From the May 20, 1966 edition of the Gazette:
Many artists who think the Vineyard beautiful paint pictures and take them away, leaving nothing behind. But there is one artist in Vineyard Haven whose creations remain. This artist is Petronio Ortiz, whose many signs decorate this Island from Gay Head to Edgartown.
When he is left to his own devices, his signs enhance the natural scene with a gay colonial touch of straight lines, and simplicity.
“The customer is always right” plays no part in Mr. Ortiz’s scheme of things. If the customer is not right, he tries to make him right, and if that does not work, then the consumer must go elsewhere to have his sign made. Through the years Mr. Ortiz has had a lot of calls for neon signs, and to each request he explains that this Island does not have to meet the competition of the cities, nor does it have the glare of bright lights which would obscure a small painted sign.
Most of the time he convinces the customer, and at a probable financial loss to himself, has saved the Vineyard from the wild contorted glare of flashing, winking, bubbling lights of a much misplaced man-made aurora borealis.
Mr. Ortiz says that he has made practically every sign in Edgartown, trying to keep each as colonial as possible. The Country Store, Hall’s, Stinchfield’s, Rosemarie Bouden’s, and the new Mercier’s market signs are all his. Some were started from scratch, and on others he has used symbols or trademarks already in use by the shop.
Mr. Ortiz has his workshop in the cellar of his house on State Road in Vineyard Haven, and here, amid the curios, the clutter and the oil burner, he designs, fashions, and refurbishes signs. And what a tremendous number of them there are! Of course there are the familiar signs, such as the blue and gold sign with its crossed burgees of the Vineyard Haven Yacht Club, and the black and white Shetland Shop sign with its small metal horse on top, but there are also a hundred and one signs that direct, demand and encourage, such as Slow, No Wake. No Trespassing, or Rooms.
Most signs in Vineyard Haven have also been done by Mr. Ortiz, and he has just finished one for the Martha’s Vineyard Cooperative Bank. Previously the bank had a small lighted sign, but he suggested that a colonial type would look better. With the help of Leland W. Renear who possibly was motivated by the Ford Motor Company’s shield, the new sign now swings from its bracket with style and simplicity, and at little cost to the bank.
A new shop Exclusively Yours is opening on the Island this summer and Mr. Ortiz is now working on its sign. The board is cut to look like a flapping dress label and will have blue stitches around the edge to further this illusion.

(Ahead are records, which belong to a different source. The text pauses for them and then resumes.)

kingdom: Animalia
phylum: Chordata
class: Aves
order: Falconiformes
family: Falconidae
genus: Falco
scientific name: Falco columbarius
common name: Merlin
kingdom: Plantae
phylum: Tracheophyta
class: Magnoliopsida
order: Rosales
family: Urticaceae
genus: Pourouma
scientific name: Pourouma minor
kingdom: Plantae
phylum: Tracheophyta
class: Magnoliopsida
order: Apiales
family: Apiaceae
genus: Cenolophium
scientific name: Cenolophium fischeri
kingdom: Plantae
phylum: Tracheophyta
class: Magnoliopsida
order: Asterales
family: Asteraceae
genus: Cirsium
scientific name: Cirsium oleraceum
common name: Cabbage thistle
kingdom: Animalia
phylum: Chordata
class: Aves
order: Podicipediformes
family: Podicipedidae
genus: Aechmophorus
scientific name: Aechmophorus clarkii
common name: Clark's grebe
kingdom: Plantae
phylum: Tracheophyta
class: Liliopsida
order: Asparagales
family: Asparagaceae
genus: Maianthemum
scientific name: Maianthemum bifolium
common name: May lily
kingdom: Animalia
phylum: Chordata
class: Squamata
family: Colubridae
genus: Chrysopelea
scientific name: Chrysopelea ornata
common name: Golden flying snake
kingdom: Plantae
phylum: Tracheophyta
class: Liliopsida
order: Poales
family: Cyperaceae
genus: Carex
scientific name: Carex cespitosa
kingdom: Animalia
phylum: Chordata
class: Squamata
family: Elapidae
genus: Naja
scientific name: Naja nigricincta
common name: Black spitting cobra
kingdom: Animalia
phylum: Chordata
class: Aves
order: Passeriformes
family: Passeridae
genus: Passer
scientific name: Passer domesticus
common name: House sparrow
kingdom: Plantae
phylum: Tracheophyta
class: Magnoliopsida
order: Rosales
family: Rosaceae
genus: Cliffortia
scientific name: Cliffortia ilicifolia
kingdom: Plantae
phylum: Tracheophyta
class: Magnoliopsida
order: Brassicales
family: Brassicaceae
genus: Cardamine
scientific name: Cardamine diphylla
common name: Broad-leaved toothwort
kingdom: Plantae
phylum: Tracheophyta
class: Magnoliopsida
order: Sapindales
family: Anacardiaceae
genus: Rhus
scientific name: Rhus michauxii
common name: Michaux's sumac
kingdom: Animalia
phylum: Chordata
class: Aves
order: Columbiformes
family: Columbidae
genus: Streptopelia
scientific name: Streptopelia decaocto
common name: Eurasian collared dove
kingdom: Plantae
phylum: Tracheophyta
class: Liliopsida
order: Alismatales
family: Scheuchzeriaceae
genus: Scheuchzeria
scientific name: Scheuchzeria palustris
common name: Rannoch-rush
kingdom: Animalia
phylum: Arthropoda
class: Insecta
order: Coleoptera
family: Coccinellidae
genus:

A nasty sign to make was the one for the new furniture store in Oak Bluffs, thirty-two feet long and Mr. Ortiz’s shop is not, so it had to be made in pieces.
Another project carried on in the Ortiz cellar is silk-screening. Through no conscious planning of his own, this has now become the mainstay of his business. It all started about three years ago when Woodchips in Vineyard Haven approached Mr. Ortiz and asked how much it would cost to have him paint some words on materials. When he replied “three cents,” the inquirers were flabbergasted and in disbelief requested a sample. This was the beginning of many creative ideas and uses for silk-screening which Mr. Ortiz seems to be putting out at an uncanny rate. There are lobster bibs made of mattress ticking on which he prints a large red lobster, there are waxers filled with bayberry each with a different colonial design, there are samples of cross-stitch with temperance signs and Charles W. Morgan designs, and so it goes in an unending array of ideas.
Among his latest successes are silhouettes of old cars, weather vanes, and whaling scenes. These are in small black frames, and on a recent selling trip to the Cape every shop he visited placed an order.
This aspect of his silk-screening was started with a collection of Island scenes which Mr. Ortiz sells only through the Island Craft Shop, of which he is president.
The art of silk-screening had been learned somewhere along the road to success, as a means of lettering. Lettering in itself has been a trade since, along with sign painting Mr. Ortiz paints letters on trucks and boats, driving over to Norton and Easterbrooks’ in Edgartown, where he has neatly lettered and re-lettered the names on most of the town’s fleet.
Mr. Ortiz seems to be up to his neck in things to do, orders to fill, signs to refurbish, scenes for the Craft Shop, silhouettes for the stores on the Cape, and silk-screening for Woodchips. He’s leaving himself no time to get to work on one of his real loves, oil painting, which he does as well as he does everything else. But it appears that Mr. Ortiz is not too concerned with all the work ahead of him, because as he said, “At least, I have enjoyed doing it.”